Haut, Wasser, Jahrhundert

Es war nicht sein Jahrhundert, dieses einundzwanzigste. Hier kam er zur Ruhe. Hier saß er in einiger Ferne und sah zu. Vom Berliner Hochhaus in die Welt. Hinüber zum Rathaus, das wenigstens noch per Namen ein rotes ist. Wenigstens das.

Erwin Geschonneck blieb Kommunist, ein Leben lang. Nun sagt das wenig über die Qualität eines Schauspielers, denn so allgemein ist da nichts Gültiges zu knüpfen zwischen Gabe und Gesinnung. Geschonneck aber, Geschonneck plus Gabe plus Gesinnung, das war schon eine sehr unverwechselbare Qualität.
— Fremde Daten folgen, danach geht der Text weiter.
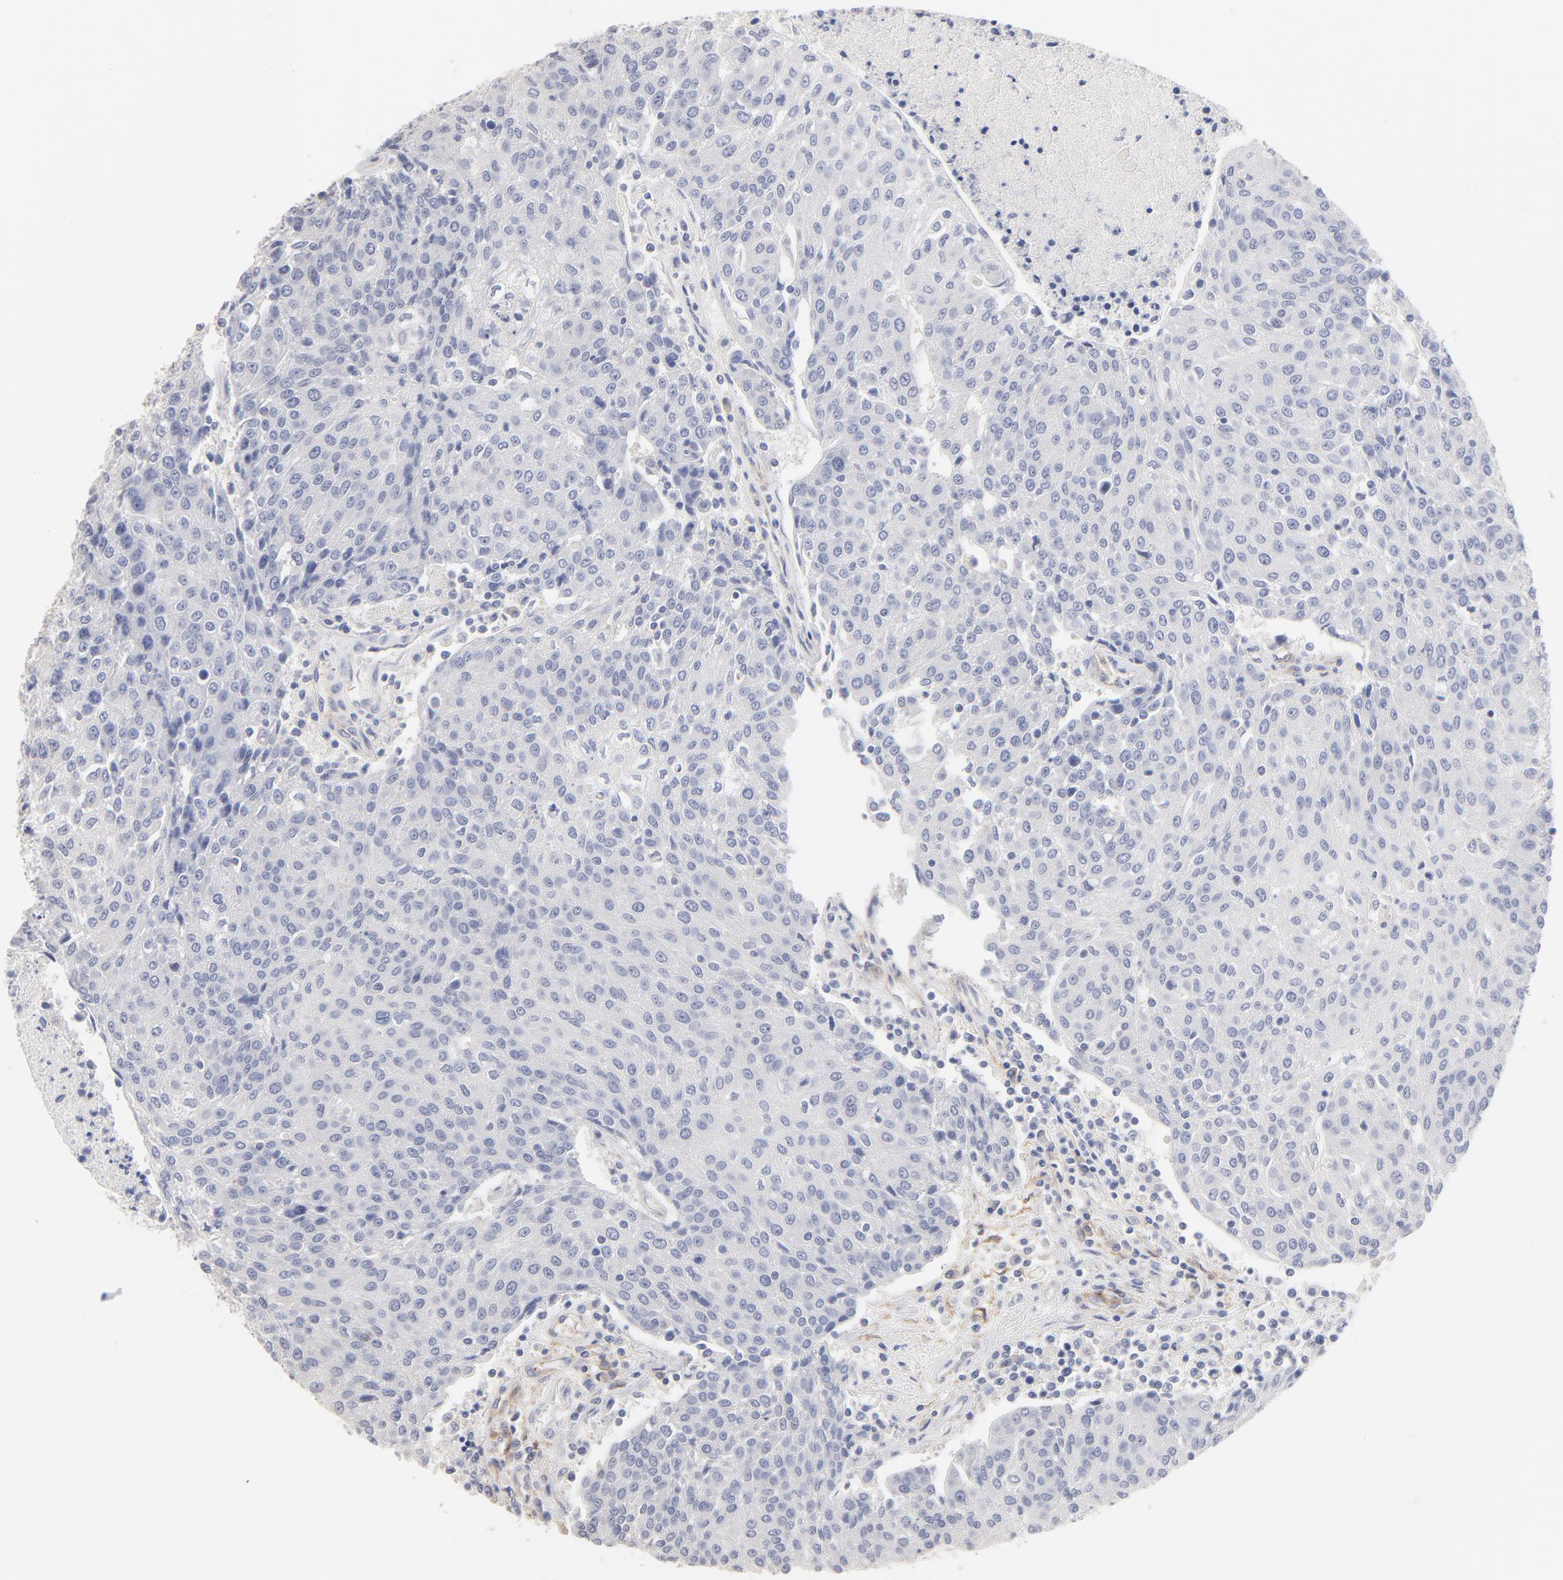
{"staining": {"intensity": "negative", "quantity": "none", "location": "none"}, "tissue": "urothelial cancer", "cell_type": "Tumor cells", "image_type": "cancer", "snomed": [{"axis": "morphology", "description": "Urothelial carcinoma, High grade"}, {"axis": "topography", "description": "Urinary bladder"}], "caption": "This image is of urothelial cancer stained with immunohistochemistry to label a protein in brown with the nuclei are counter-stained blue. There is no expression in tumor cells. (Stains: DAB (3,3'-diaminobenzidine) immunohistochemistry (IHC) with hematoxylin counter stain, Microscopy: brightfield microscopy at high magnification).", "gene": "ITGA8", "patient": {"sex": "female", "age": 85}}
Ihm ist das zwanzigste Jahrhundert nicht schlechthin auf den Leib geschrieben gewesen, es ist ihm unter die Haut gegangen, es ist ihm als Nummer in diese Haut eingraviert worden, und was ihm da alles unter die Haut ging, leuchtete ein Künstlerleben lang nachdrücklicher als alle Orden, die er auch bekam. Im Staat, in dem er ankam. Er kam politisch dort an, wofür er gekämpft hatte, und er kam bei den Menschen an.

Und diese Haut, bevor sie mit allen Wassern gewaschen war, wurde mit allem Schmutz getauft. Vor allem mit dem Hinterhofdreck in Berlins Ackerstraße. Er hat diese Haut nie zu Markte getragen. Und das erwähnte Wasser? Der Angstschweiß des Flüchtlings, der vor den Nazis fliehen muss, um später von den eigenen sowjetischen Genossen wieder ausgeliefert zu werden. Der Arbeitsschweiß des KZ-Häftlings von Sachsenhausen, Neuengamme, Dachau. Das Eiswasser der Ostsee, als das Häftlingsschiff »Cap Arcona« im Januar 1945 von den Engländern bombardiert wurde und von 4500 Menschen nur 360 gerettet werden konnten. Ach, bleiben wir im bemühten Bild: Geschonneck setzte gern ein Staunen auf, als könne er kein Wässerchen trüben. Aber der durchs Leben Getriebene war ein Durchtriebener, der sich unnachahmlich nuschelnd durch heikelste Situationen wand. Er spielte die Proleten, als wären sie die Herren der Welt, und er gab die etwas besseren Herren mit dem Anstrich des Niederen.

Wenn man nur einige der vielen Filme Geschonnecks gesehen hat, kommt es einem überhaupt nicht als Altersangelegenenheit in den Sinn, dass er das einundzwanzigste Jahrhundert in der Ruheposition betrachtete. Er war ein traditioneller Mensch. Traditionell heißt: ein Mensch mit tiefer Zeitbindung. An das, was DDR war. Und das für ihn mehr war als das, was nun davon geblieben sein soll.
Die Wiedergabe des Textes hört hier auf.